Just before this recent wave of fascist violence, the trial began in an Athens court of anti-fascists who had called for militant mobilisation after Golden Dawn attacked immigrant communities in May 2009. Savas Michael-Matsas of the Revolutionary Workers Party faced charges of defamation and incitement to violence – charges brought by Golden Dawn itself. This was facilitated by the fascists’ many supporters amongst the police and in the judicial system.

From the onset of the economic crisis the fascists targeted the poorest, most vulnerable sections of the working class. Organised racist violence erupted on Greek streets with vicious beatings and murders of immigrant workers, refugees and asylum seekers.
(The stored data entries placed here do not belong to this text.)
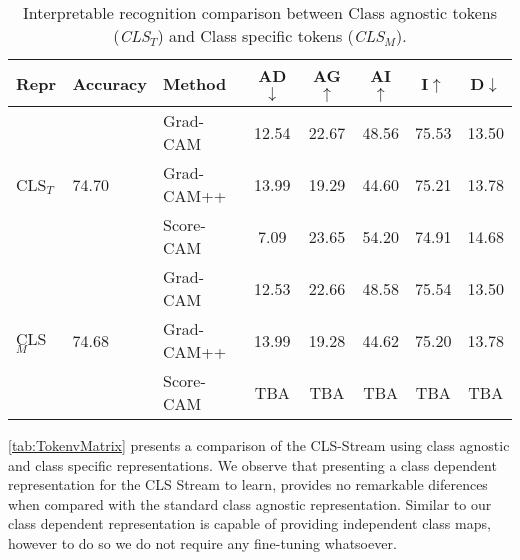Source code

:     \begin{table}[H]
        \centering
        \scriptsize
        \setlength{\tabcolsep}{2.5pt}
        \begin{tabular}{lllccccc}\toprule                    
            Repr&Accuracy&Method&AD$\downarrow$&AG$\uparrow$&AI$\uparrow$&I$\uparrow$&D$\downarrow$\\\midrule
            \multirow{3}{*}{CLS$_T$}&\multirow{3}{*}{74.70}&Grad-CAM&12.54&22.67&48.56&75.53&13.50\\
             & &Grad-CAM++&13.99&19.29&44.60&75.21&13.78\\
             & &Score-CAM&7.09&23.65&54.20&74.91&14.68\\\midrule
             \multirow{3}{*}{CLS$_M$}&\multirow{3}{*}{74.68}&Grad-CAM&12.53&22.66&48.58&75.54&13.50\\
             & &Grad-CAM++&13.99&19.28&44.62&75.20&13.78\\
             & &Score-CAM&TBA&TBA&TBA&TBA&TBA\\\bottomrule
        \end{tabular}
        \caption{Interpretable recognition comparison between Class agnostic tokens (\emph{CLS$_T$}) and Class specific tokens (\emph{CLS$_M$}).}
        \label{tab:TokenvMatrix}

    \end{table}

    \autoref{tab:TokenvMatrix} presents a comparison of the CLS-Stream using class agnostic and class specific representations. We observe that presenting a class dependent representation for the CLS Stream to learn, provides no remarkable diferences when compared with the standard class agnostic representation. Similar to \cite{touvron2021augmenting} our class dependent representation is capable of providing independent class maps, however to do so we do not require any fine-tuning whatsoever. 

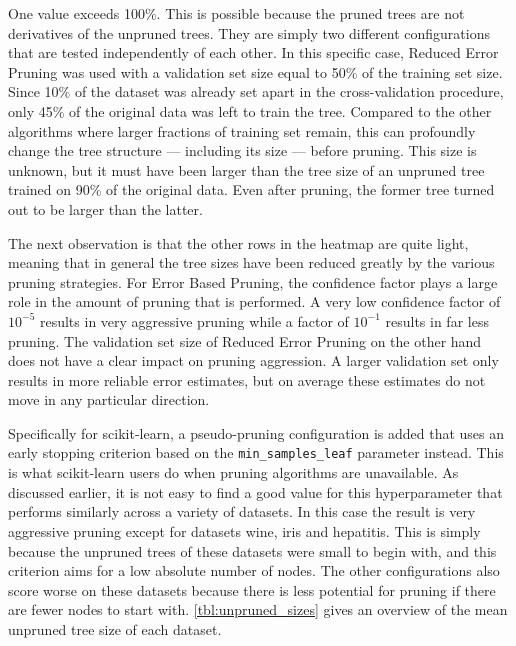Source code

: One value exceeds 100\%. This is possible because the pruned trees are not derivatives of the unpruned trees. They are simply two different configurations that are tested independently of each other. In this specific case, Reduced Error Pruning was used with a validation set size equal to 50\% of the training set size. Since 10\% of the dataset was already set apart in the cross-validation procedure, only 45\% of the original data was left to train the tree. Compared to the other algorithms where larger fractions of training set remain, this can profoundly change the tree structure --- including its size --- before pruning. This size is unknown, but it must have been larger than the tree size of an unpruned tree trained on 90\% of the original data. Even after pruning, the former tree turned out to be larger than the latter.

The next observation is that the other rows in the heatmap are quite light, meaning that in general the tree sizes have been reduced greatly by the various pruning strategies. For Error Based Pruning, the confidence factor plays a large role in the amount of pruning that is performed. A very low confidence factor of $10^{-5}$ results in very aggressive pruning while a factor of $10^{-1}$ results in far less pruning. The validation set size of Reduced Error Pruning on the other hand does not have a clear impact on pruning aggression. A larger validation set only results in more reliable error estimates, but on average these estimates do not move in any particular direction.

Specifically for scikit-learn, a pseudo-pruning configuration is added that uses an early stopping criterion based on the \texttt{min\_samples\_leaf} parameter instead. This is what scikit-learn users do when pruning algorithms are unavailable. As discussed earlier, it is not easy to find a good value for this hyperparameter that performs similarly across a variety of datasets. In this case the result is very aggressive pruning except for datasets wine, iris and hepatitis. This is simply because the unpruned trees of these datasets were small to begin with, and this criterion aims for a low absolute number of nodes. The other configurations also score worse on these datasets because there is less potential for pruning if there are fewer nodes to start with. \autoref{tbl:unpruned_sizes} gives an overview of the mean unpruned tree size of each dataset.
The police stood by, or joined in, then rounded up thousands of people in state-sponsored operations such as Operation Xenios Zeus and dumped them in disgusting detention camps. It was the immigrants themselves and anarchists and youth outside traditional organisations who attempted to counter the terror and build anti-fascist resistance rather than the organised left and trade unions.

For anti-fascist organisation now – an injury to one is an injury to all!

The demand to organise against fascism has even more urgency and significance now. Alexis Tsipras, leader of the radical opposition party Syriza, called for Golden Dawn to be confronted ‘within the law, not outside it’: this would leave the working class disarmed and defenceless given the degree of state collaboration with fascist hit squads. FRFI has argued that the failure of the left and the unions up until now to seriously take up the defence of immigrant workers meant that the fascists would be emboldened and able to attack wider sections of the working class. As a commentator stated after the Perama attacks, ‘They are no longer only targeting immigrants in the middle of the night.’

It was while Greek workers demonstrated and took strike action against redundancies and austerity that they learned of the murder of Pavlos Fyssas. Shouting ‘Fight the Golden Dawn killers!’ they marched spontaneously on the fascists’ offices across many cities. Across Greece tens of thousands have marched in dozens of cities and towns. This must be the starting point of solid opposition to fascism and austerity.